Type out all the data below, word for word.

THE INPUT: Begin

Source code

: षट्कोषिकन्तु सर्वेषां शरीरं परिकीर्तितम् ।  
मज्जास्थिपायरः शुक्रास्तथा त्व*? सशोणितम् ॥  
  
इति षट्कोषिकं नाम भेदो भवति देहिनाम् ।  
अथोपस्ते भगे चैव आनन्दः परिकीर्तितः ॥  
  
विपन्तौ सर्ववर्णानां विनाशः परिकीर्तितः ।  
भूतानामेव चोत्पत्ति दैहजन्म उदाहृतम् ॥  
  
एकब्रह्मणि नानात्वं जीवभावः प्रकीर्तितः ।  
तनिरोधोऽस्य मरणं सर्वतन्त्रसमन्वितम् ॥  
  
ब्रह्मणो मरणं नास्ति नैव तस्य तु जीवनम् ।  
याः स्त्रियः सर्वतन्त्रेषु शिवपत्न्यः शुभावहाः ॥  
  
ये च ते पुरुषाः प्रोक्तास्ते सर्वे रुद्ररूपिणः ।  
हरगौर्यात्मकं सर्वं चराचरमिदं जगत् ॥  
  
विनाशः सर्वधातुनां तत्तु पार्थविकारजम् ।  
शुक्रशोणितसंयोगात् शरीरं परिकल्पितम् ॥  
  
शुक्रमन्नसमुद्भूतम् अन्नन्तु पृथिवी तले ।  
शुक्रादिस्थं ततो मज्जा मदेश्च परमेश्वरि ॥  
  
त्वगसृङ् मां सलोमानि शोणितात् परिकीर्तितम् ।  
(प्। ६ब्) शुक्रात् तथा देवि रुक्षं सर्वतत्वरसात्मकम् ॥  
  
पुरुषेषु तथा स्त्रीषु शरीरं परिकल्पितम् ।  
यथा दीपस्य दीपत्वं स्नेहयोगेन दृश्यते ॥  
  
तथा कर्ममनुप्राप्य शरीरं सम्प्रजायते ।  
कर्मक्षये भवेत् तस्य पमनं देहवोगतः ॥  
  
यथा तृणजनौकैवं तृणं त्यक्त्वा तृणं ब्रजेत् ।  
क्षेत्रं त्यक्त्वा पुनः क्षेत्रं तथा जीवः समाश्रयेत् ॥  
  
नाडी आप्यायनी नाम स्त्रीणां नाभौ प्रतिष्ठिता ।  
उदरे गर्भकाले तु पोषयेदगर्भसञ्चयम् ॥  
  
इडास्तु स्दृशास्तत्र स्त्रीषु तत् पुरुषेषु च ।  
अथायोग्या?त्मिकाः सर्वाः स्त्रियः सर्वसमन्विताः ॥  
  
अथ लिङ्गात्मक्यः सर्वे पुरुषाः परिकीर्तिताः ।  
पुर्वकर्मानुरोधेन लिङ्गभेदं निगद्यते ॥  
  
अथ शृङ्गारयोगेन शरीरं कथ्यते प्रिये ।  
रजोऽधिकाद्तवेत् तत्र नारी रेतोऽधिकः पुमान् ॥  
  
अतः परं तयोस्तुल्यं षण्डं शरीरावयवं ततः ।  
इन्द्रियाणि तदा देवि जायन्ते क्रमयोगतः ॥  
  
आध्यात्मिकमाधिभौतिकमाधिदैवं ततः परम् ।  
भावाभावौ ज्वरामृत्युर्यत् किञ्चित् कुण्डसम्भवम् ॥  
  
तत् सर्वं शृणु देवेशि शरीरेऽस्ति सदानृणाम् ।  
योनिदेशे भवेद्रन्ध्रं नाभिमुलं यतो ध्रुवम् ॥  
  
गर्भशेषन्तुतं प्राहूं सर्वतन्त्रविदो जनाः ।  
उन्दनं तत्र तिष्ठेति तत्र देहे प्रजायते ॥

THE INPUT: End

**WRITTEN RESPONSE**
Source code

: षट्कोषिकन्तु सर्वेषां शरीरं परिकीर्तितम् ।  
मज्जास्थिपायरः शुक्रास्तथा त्व*? सशोणितम् ॥  
  
इति षट्कोषिकं नाम भेदो भवति देहिनाम् ।  
अथोपस्ते भगे चैव आनन्दः परिकीर्तितः ॥  
  
विपन्तौ सर्ववर्णानां विनाशः परिकीर्तितः ।  
भूतानामेव चोत्पत्ति दैहजन्म उदाहृतम् ॥  
  
एकब्रह्मणि नानात्वं जीवभावः प्रकीर्तितः ।  
तनिरोधोऽस्य मरणं सर्वतन्त्रसमन्वितम् ॥  
  
ब्रह्मणो मरणं नास्ति नैव तस्य तु जीवनम् ।  
याः स्त्रियः सर्वतन्त्रेषु शिवपत्न्यः शुभावहाः ॥  
  
ये च ते पुरुषाः प्रोक्तास्ते सर्वे रुद्ररूपिणः ।  
हरगौर्यात्मकं सर्वं चराचरमिदं जगत् ॥  
  
विनाशः सर्वधातुनां तत्तु पार्थविकारजम् ।  
शुक्रशोणितसंयोगात् शरीरं परिकल्पितम् ॥  
  
शुक्रमन्नसमुद्भूतम् अन्नन्तु पृथिवी तले ।  
शुक्रादिस्थं ततो मज्जा मदेश्च परमेश्वरि ॥  
  
त्वगसृङ् मां सलोमानि शोणितात् परिकीर्तितम् ।  
(प्। ६ब्) शुक्रात् तथा देवि रुक्षं सर्वतत्वरसात्मकम् ॥  
  
पुरुषेषु तथा स्त्रीषु शरीरं परिकल्पितम् ।  
यथा दीपस्य दीपत्वं स्नेहयोगेन दृश्यते ॥  
  
तथा कर्ममनुप्राप्य शरीरं सम्प्रजायते ।  
कर्मक्षये भवेत् तस्य पमनं देहवोगतः ॥  
  
यथा तृणजनौकैवं तृणं त्यक्त्वा तृणं ब्रजेत् ।  
क्षेत्रं त्यक्त्वा पुनः क्षेत्रं तथा जीवः समाश्रयेत् ॥  
  
नाडी आप्यायनी नाम स्त्रीणां नाभौ प्रतिष्ठिता ।  
उदरे गर्भकाले तु पोषयेदगर्भसञ्चयम् ॥  
  
इडास्तु स्दृशास्तत्र स्त्रीषु तत् पुरुषेषु च ।  
अथायोग्या?त्मिकाः सर्वाः स्त्रियः सर्वसमन्विताः ॥  
  
अथ लिङ्गात्मक्यः सर्वे पुरुषाः परिकीर्तिताः ।  
पुर्वकर्मानुरोधेन लिङ्गभेदं निगद्यते ॥  
  
अथ शृङ्गारयोगेन शरीरं कथ्यते प्रिये ।  
रजोऽधिकाद्तवेत् तत्र नारी रेतोऽधिकः पुमान् ॥  
  
अतः परं तयोस्तुल्यं षण्डं शरीरावयवं ततः ।  
इन्द्रियाणि तदा देवि जायन्ते क्रमयोगतः ॥  
  
आध्यात्मिकमाधिभौतिकमाधिदैवं ततः परम् ।  
भावाभावौ ज्वरामृत्युर्यत् किञ्चित् कुण्डसम्भवम् ॥  
  
तत् सर्वं शृणु देवेशि शरीरेऽस्ति सदानृणाम् ।  
योनिदेशे भवेद्रन्ध्रं नाभिमुलं यतो ध्रुवम् ॥  
  
गर्भशेषन्तुतं प्राहूं सर्वतन्त्रविदो जनाः ।  
उन्दनं तत्र तिष्ठेति तत्र देहे प्रजायते ॥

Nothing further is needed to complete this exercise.